Il sera donc peut-être temps de définitivement tourner cette page dorée en les laissant aller tenter un dernier challenge ailleurs, ou en leur donnant un rôle moindre dans l’équipe (mais il n’est pas dit qu’ils acceptent). L’équipe perdrait clairement et définitivement son identité de fleuron du cyclisme britannique, mais de toute façon est-il possible que cela dure après le retrait de Sky ? On peut en tout cas affirmer que Brailsford a bien préparé l’avenir avec le recrutement des espoirs Pavel Sivakov, Ivan Sosa et Egan Bernal, tous les trois 21 ans, qui incarnent le futur du cyclisme mondial. Le dernier a déjà montré des belles dispositions lors du Tour de France 2018 et présente déjà des garanties de futurs succès sur les courses à étape. Ils ont encore le temps de s’aguerrir auprès des nombreux coureurs expérimentés de l’équipe et, même si 2020 sera sûrement trop tôt, nul doute que le renouveau passera par eux. Assurer la continuité de la performance sportive tout en se renouvelant pour perdurer et laver sa réputation, voilà le beau challenge qui attend cette équipe lors des prochaines années si celle-ci trouve un repreneur.

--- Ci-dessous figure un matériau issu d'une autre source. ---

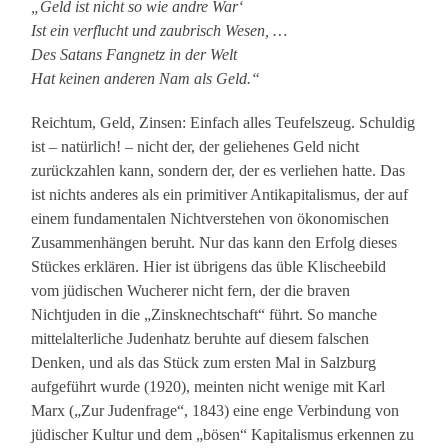
„Geld ist nicht so wie andre War‘
Ist ein verflucht und zaubrisch Wesen, …
Des Satans Fangnetz in der Welt
Hat keinen anderen Nam als Geld.“
Reichtum, Geld, Zinsen: Einfach alles Teufelszeug. Schuldig
ist – natürlich! – nicht der, der geliehenes Geld nicht
zurückzahlen kann, sondern der, der es verliehen hatte. Das
ist nichts anderes als ein primitiver Antikapitalismus, der auf
einem fundamentalen Nichtverstehen von ökonomischen
Zusammenhängen beruht. Nur das kann den Erfolg dieses
Stückes erklären. Hier ist übrigens das üble Klischeebild
vom jüdischen Wucherer nicht fern, der die braven
Nichtjuden in die „Zinsknechtschaft“ führt. So manche
mittelalterliche Judenhatz beruhte auf diesem falschen
Denken, und als das Stück zum ersten Mal in Salzburg
aufgeführt wurde (1920), meinten nicht wenige mit Karl
Marx („Zur Judenfrage“, 1843) eine enge Verbindung von
jüdischer Kultur und dem „bösen“ Kapitalismus erkennen zu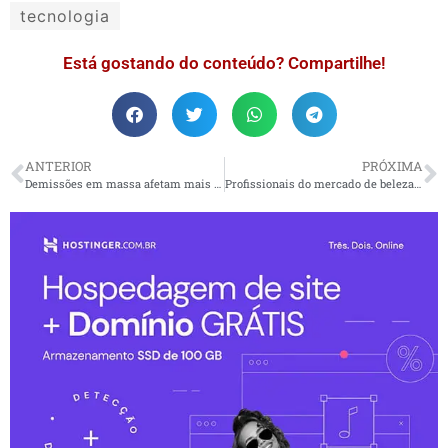
tecnologia
Está gostando do conteúdo? Compartilhe!
ANTERIOR
PRÓXIMA
Demissões em massa afetam mais de 6 mil brasileiros de janeiro a março deste ano
Profissionais do mercado de beleza buscam especialização em harmonia de imagem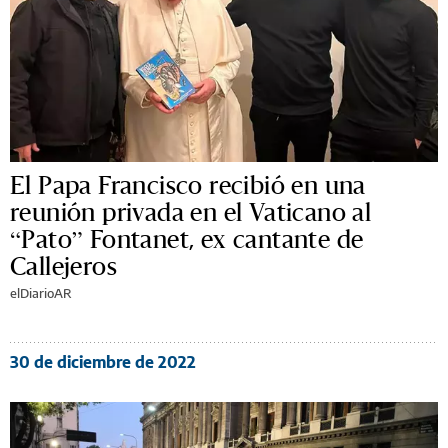
El Papa Francisco recibió en una
reunión privada en el Vaticano al
“Pato” Fontanet, ex cantante de
Callejeros
elDiarioAR
30 de diciembre de 2022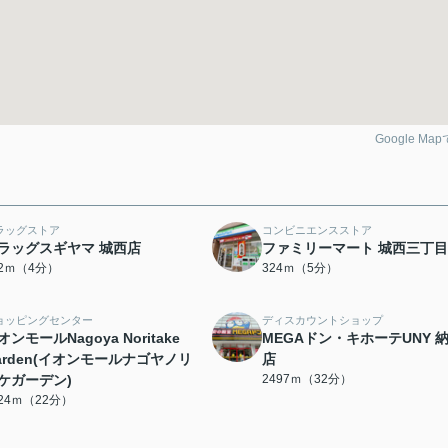
Google Ma
ラッグストア
コンビニエンスストア
ラッグスギヤマ 城西店
ファミリーマート 城西三丁
62ｍ（4分）
324ｍ（5分）
ョッピングセンター
ディスカウントショップ
オンモールNagoya Noritake
MEGAドン・キホーテUNY 
arden(イオンモールナゴヤノリ
店
ケガーデン)
2497ｍ（32分）
724ｍ（22分）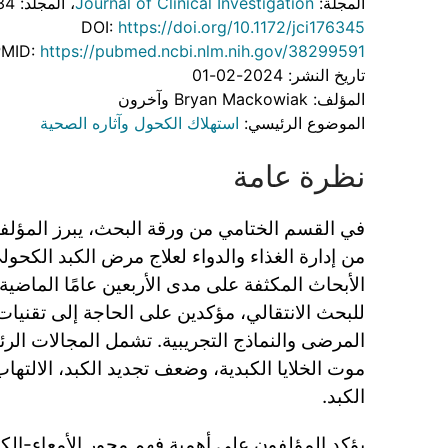
المجلة:
Journal of Clinical Investigation
، المجلد: 134
DOI:
https://doi.org/10.1172/jci176345
PMID:
https://pubmed.ncbi.nlm.nih.gov/38299591
تاريخ النشر: 2024-02-01
المؤلف: Bryan Mackowiak وآخرون
الموضوع الرئيسي:
استهلاك الكحول وآثاره الصحية
نظرة عامة
في القسم الختامي من ورقة البحث، يبرز المؤلفو
الأبحاث المكثفة على مدى الأربعين عامًا الماض
للبحث الانتقالي، مؤكدين على الحاجة إلى تقنيات
المرضى والنماذج التجريبية. تشمل المجالات الرئ
موت الخلايا الكبدية، وضعف تجديد الكبد، الالتها
الكبد.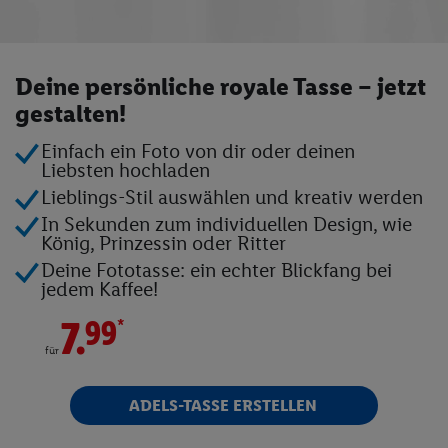
Kinder- & Tierwelt
Angebote
Deine persönliche royale Tasse – jetzt
gestalten!
Onlineshop
Einfach ein Foto von dir oder deinen
Filial-Angebote
Liebsten hochladen
Lidl Plus
Lieblings-Stil auswählen und kreativ werden
Lidl Inspiration
In Sekunden zum individuellen Design, wie
König, Prinzessin oder Ritter
Reisen
Deine Fototasse: ein echter Blickfang bei
Weine
jedem Kaffee!
Rezepte
*
7.
99
Connect
für
ADELS-TASSE ERSTELLEN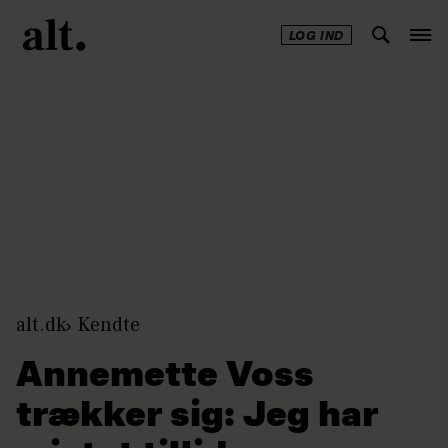
LOG IND
Annonce
alt.dk
Kendte
Annemette Voss
trækker sig: Jeg har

Un grand bol d’air frais pour le cyclisme
Sans le considérer comme une bonne nouvelle, ce retrait a toutefois des allures de (futur) bol d’air frais pour le cyclisme. Il serait ridicule d’évoquer ici la domination des Sky, jugée mauvaise car vue comme coupant tout intérêt à ce sport (ce qui est une vision du cyclisme uniquement centrée sur les Grands Tours… comme s’il ne se résumait qu’à ces trois courses). Mais étant donné leur poids médiatique et celui de leurs victoires, les soupçons qui les entourent ont des conséquences négatives sur l’ensemble de ce sport. Celui-ci a trop souffert des affaires de dopage, qui en ont dégoûté certains du vélo et ont parfois totalement décrédibilisé les performances des coureurs. C’est sur l’ensemble du cyclisme que s’étend la méfiance envers les Sky, ce qui est encore plus dommage alors qu’une nouvelle génération a émergé loin de ces problématiques là. Même s’il ne suffira pas à le blanchir entièrement, ce retrait pourrait donc ramener un peu de calme et de tranquillité dans un peloton qui en a bien besoin.